**TASKS TO CARRY OUT:**
a) Answer these questions using the hypothesis testing excerpt, one answer per line and marked the same way.
(i) What p-value range does two stars (**) indicate in the RStudio key?
(ii) What other name does the excerpt give for a Type II error?
(iii) How many data sets does the data_sim() function generate each time it is called?
b) Summarize the hypothesis testing excerpt in two sentences.
c) Write the next part of the hypothesis testing excerpt, picking up right after its last line of code.

Finally, RStudio uses a starring system to indicate significant explanatory terms. A key is given at the bottom of the summary table:

  • *** if p-value < 0.001
  • ** if p-value is between 0.001 and 0.01
  • * if p-value is between 0.01 and 0.05
  • . if p-value is between 0.05 and 0.1




9.4 Potential errors in hypothesis testing

Just as there’s error in our sample estimates and confidence intervals, there’s the potential for error in hypothesis testing. We’ll distinguish between 2 types of errors:

  • Type I error (false positive)
    Reject \(H_0\) when \(H_0\) is actually true.

  • Type II error (false negative)
    Don’t reject \(H_0\) when \(H_0\) is actually false.

To explore these concepts, you’ll run another simulation study which studies the relationship between generic variables \(y\) and \(x\):

\[y = \beta x + \varepsilon, \;\; \varepsilon \sim N(0, \sigma^2)\]

We’ll explore the following hypotheses under different scenarios:

\[\begin{split} H_0: & \beta = 0 \\ H_a: & \beta \ne 0 \\ \end{split}\]

To generate data under different scenarios, copy and paste the data_sim() function. When called, this randomly generates 100 data sets of size n with pairs (x,y) where the relationship between these have \(\beta\) = b and \(\sigma\) = sig:

data_sim <- function(n, b, sig){
    x <- rnorm(100 * n)

Recorded data
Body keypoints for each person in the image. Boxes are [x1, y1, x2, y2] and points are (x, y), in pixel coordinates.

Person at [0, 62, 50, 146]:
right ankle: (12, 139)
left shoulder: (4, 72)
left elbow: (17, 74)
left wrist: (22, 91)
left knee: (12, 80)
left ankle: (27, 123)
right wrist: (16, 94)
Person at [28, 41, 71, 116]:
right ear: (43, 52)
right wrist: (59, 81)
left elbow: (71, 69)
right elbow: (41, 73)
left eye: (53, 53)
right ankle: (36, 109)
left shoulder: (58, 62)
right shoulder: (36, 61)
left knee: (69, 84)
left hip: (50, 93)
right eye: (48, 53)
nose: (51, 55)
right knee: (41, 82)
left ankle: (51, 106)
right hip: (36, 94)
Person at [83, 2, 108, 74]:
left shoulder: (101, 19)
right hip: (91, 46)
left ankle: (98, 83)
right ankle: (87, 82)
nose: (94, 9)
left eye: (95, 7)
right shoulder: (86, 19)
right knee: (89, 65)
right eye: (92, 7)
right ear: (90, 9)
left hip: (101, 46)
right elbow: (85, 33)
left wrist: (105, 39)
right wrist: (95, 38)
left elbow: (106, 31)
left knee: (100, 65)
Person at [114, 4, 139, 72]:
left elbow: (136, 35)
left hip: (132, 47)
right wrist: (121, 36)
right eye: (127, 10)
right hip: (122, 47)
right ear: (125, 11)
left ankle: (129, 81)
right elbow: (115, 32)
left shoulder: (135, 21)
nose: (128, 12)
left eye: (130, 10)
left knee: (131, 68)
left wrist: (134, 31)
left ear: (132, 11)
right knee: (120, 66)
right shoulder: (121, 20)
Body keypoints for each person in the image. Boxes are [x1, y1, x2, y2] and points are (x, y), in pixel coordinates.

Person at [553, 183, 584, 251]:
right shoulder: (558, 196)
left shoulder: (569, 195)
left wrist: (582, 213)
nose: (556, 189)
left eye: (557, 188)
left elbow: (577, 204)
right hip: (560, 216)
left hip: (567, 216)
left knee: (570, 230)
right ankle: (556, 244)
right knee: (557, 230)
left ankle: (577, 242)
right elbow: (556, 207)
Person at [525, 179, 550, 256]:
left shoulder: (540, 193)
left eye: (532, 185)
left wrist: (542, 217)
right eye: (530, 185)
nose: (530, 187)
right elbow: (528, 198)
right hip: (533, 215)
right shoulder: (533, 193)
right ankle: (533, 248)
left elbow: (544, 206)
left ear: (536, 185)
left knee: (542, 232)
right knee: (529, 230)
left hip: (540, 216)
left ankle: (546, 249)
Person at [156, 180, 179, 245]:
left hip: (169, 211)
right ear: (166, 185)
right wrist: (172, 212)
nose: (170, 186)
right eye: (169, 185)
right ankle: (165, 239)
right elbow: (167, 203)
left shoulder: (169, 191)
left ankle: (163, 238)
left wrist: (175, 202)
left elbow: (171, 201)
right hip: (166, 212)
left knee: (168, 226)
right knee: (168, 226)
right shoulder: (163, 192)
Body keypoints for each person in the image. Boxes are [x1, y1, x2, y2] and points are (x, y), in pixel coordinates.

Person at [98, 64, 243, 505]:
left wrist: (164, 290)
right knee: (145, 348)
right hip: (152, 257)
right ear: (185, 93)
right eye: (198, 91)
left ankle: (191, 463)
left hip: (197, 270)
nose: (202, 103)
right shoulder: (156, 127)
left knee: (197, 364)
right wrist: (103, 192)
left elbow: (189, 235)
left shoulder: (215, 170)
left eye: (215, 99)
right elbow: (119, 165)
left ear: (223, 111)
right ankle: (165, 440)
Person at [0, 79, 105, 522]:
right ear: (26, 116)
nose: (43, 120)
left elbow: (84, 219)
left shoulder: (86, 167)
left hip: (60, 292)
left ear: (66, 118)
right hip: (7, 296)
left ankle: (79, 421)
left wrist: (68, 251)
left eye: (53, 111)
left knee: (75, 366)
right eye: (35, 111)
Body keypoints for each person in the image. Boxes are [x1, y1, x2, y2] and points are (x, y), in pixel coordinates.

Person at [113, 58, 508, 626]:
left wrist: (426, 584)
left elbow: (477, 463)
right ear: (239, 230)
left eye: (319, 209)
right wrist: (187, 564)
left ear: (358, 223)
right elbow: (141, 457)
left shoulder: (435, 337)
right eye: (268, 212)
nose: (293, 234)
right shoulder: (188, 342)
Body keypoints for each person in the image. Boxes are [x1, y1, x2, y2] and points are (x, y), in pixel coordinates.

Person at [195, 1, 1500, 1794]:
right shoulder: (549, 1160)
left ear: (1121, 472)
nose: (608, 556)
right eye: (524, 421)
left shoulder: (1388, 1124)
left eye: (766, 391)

* * *

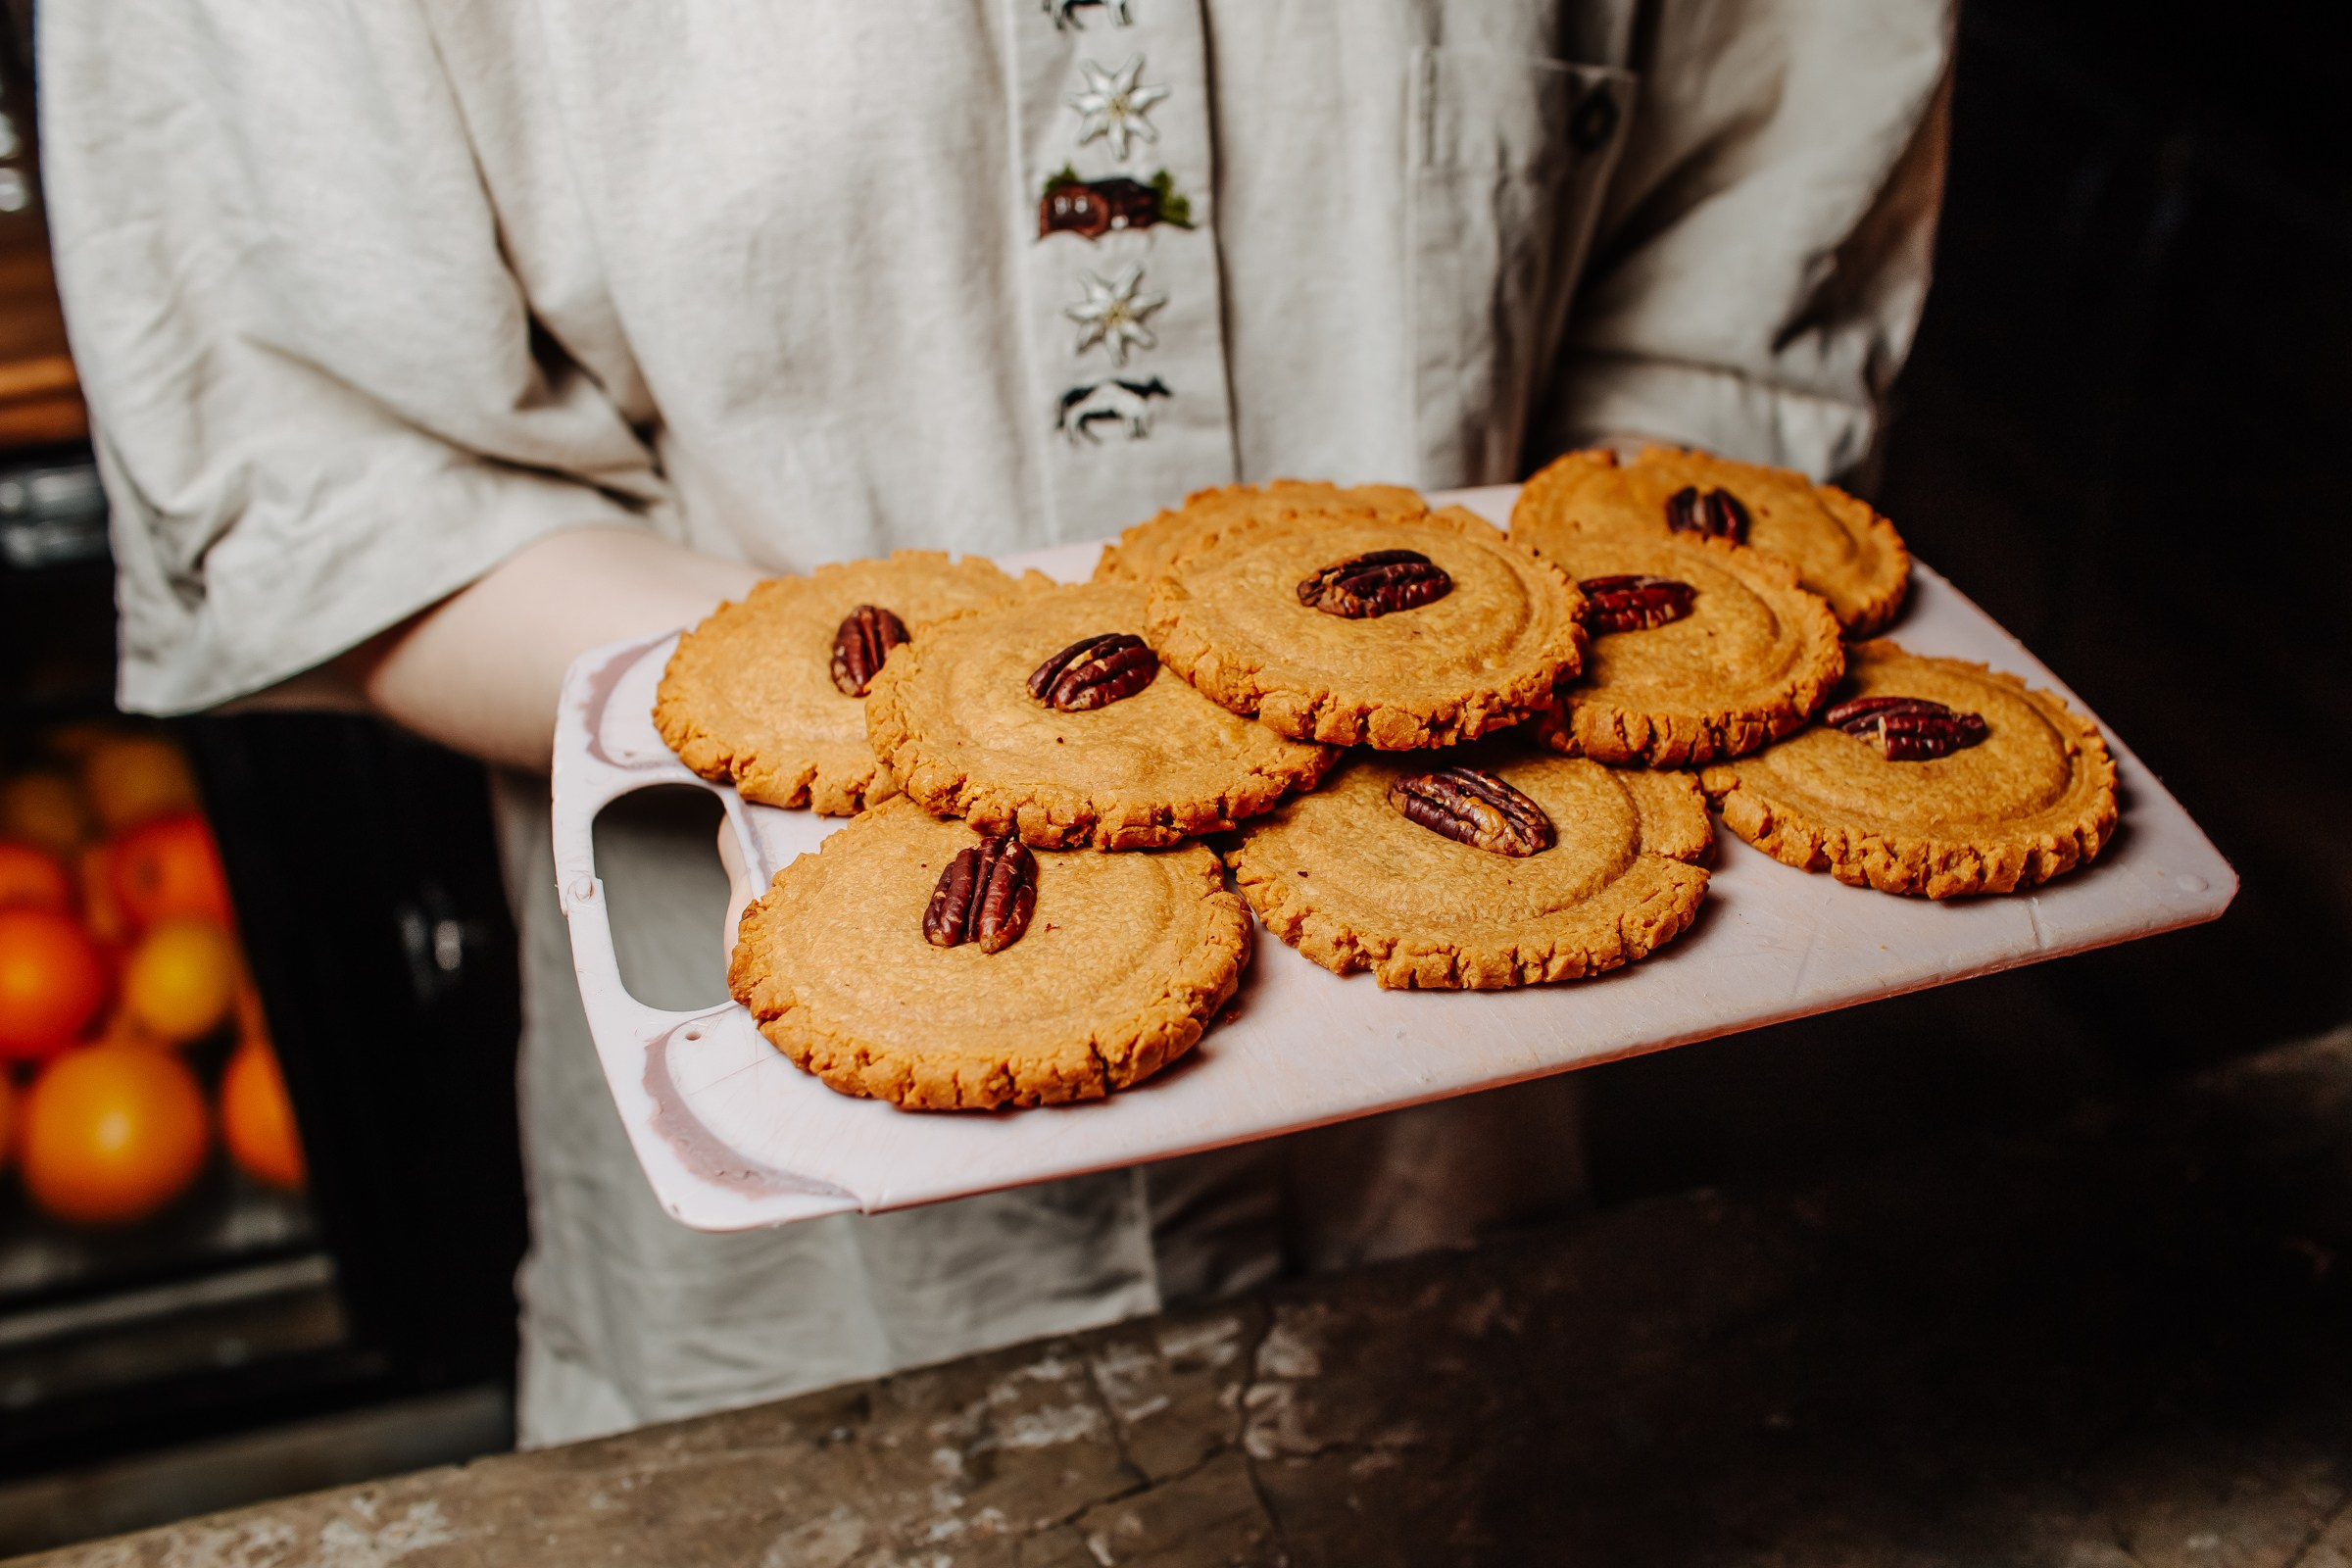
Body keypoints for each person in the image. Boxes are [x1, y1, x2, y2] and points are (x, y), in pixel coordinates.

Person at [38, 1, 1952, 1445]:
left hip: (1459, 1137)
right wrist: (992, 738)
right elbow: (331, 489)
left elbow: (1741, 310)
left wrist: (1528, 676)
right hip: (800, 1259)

* * *

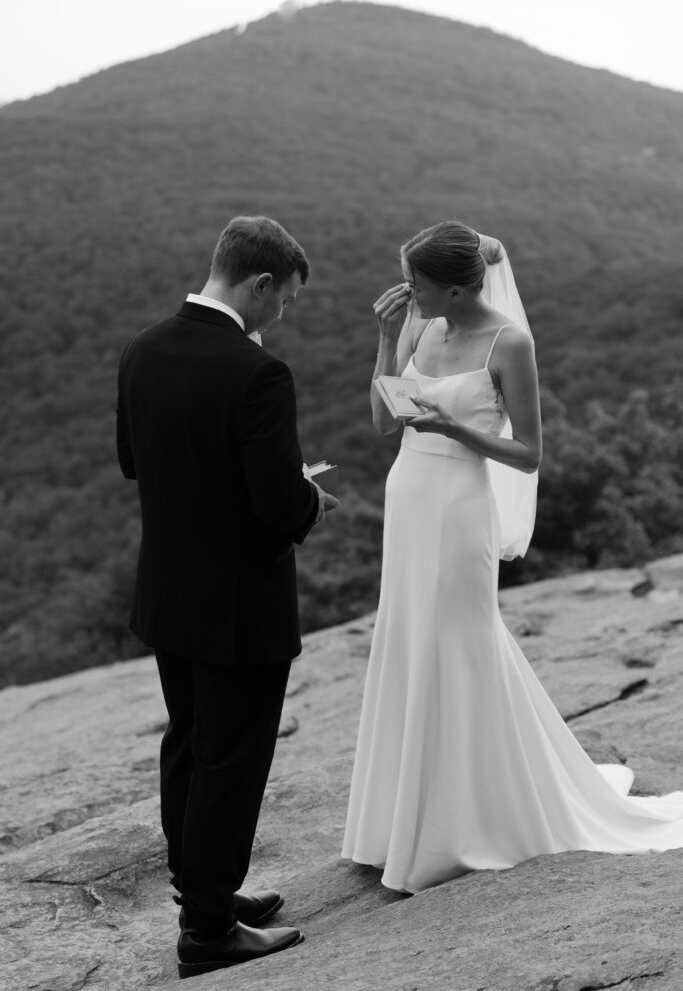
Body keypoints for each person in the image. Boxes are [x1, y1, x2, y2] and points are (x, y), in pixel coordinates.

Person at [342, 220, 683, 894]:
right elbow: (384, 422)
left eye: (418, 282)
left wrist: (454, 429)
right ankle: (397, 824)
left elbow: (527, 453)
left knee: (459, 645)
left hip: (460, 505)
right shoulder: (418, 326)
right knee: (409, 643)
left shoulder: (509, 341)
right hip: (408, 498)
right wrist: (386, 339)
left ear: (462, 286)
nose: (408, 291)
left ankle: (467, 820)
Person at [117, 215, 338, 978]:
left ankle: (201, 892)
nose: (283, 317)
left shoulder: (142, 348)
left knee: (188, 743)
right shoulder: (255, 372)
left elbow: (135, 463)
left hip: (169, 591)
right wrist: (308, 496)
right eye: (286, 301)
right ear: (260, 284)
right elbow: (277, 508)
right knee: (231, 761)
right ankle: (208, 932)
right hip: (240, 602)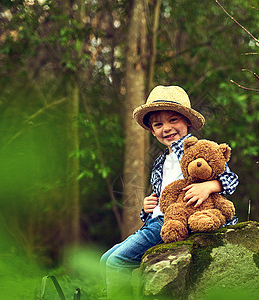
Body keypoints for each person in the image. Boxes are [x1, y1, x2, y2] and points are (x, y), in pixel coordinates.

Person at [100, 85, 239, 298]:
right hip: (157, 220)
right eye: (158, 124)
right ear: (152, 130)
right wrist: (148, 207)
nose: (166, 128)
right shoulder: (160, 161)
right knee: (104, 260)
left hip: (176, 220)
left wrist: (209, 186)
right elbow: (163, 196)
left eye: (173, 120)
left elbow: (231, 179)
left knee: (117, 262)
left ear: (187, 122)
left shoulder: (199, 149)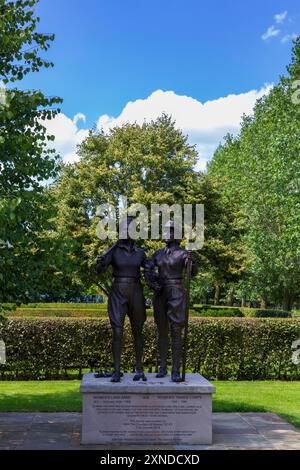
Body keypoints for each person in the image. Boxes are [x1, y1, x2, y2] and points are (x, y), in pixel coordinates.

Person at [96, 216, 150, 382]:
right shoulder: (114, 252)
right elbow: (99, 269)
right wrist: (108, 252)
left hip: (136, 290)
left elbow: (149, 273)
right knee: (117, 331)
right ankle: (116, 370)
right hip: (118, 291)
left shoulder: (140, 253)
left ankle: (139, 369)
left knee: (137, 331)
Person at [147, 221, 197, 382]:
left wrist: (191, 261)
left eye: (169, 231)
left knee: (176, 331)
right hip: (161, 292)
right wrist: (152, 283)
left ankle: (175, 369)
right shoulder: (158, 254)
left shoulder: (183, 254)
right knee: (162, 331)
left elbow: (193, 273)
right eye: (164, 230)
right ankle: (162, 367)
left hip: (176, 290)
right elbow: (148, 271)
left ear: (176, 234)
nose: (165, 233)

**EXPECTED OUTPUTS:**
a)
(i) A p-value between 0.001 and 0.01.
(ii) A false negative.
(iii) 100 data sets.

b) RStudio stars explanatory terms in its summary table according to p-value thresholds, and hypothesis testing can produce a Type I error (rejecting a true \(H_0\)) or a Type II error (not rejecting a false \(H_0\)). To explore these errors, a simulation study uses a data_sim() function that generates 100 data sets of size n from the model \(y = \beta x + \varepsilon\) to test \(H_0: \beta = 0\) against \(H_a: \beta \ne 0\).

c)
    y <- b * x + rnorm(100 * n, sd = sig)
    data.frame(replicate = rep(1:100, each = n), x, y)
}



  1. Simulating Type I error rates
    Suppose \(H_0\) is true, ie. \(\beta = 0\). Under this scenario, simulate 100 samples of size 50 with residual standard deviation \(\sigma = 1\):

    set.seed(2018)
    sim_0 <- data_sim(n = 50, b = 0, sig = 1)
    head(sim_0, 3)
    ##   replicate           x          y
    ## 1         1 -0.42298398  0.6973856
    ## 2         1 -1.54987816  0.2452557
    ## 3         1 -0.06442932 -0.1674555
    1. Plot the relationship between y and x for each of the 100 replicates:

      ggplot(sim_0, aes(y = y, x = x, group = replicate)) + 
          geom_smooth(method = "lm", se = FALSE)
    2. For each of these 100 samples, test & store the hypotheses related to the x term:

      p_vals_0 <- sim_0 %>% 
          group_by(replicate) %>% 
          do(lm(y ~ x, data = .) %>% tidy()) %>% 
          filter(term == "x") 
    3. Construct a histogram of the 100 p-values. Draw a line at the \(\alpha = 0.05\) significance level.

      ggplot(p_vals_0, aes(x = p.value)) +        
          geom_histogram(color = "white", binwidth = 0.1) + 
          geom_vline(xintercept = 0.05, color = "red")
    4. Any p-value below the red line (\(< 0.05\)) represents a Type I error! These correspond to samples that were generated from the \(H_0\) population (with \(\beta = 0\)), yet had sample slopes \(\hat{\beta}\) that were far enough away from 0 to lead to a rejection of \(H_0\). Use the mean() function to calculate the proportion of samples that produce Type I errors:

      mean(p_vals_0$p.value < 0.05)

      NOTE: This is an estimate of the Type I error rate!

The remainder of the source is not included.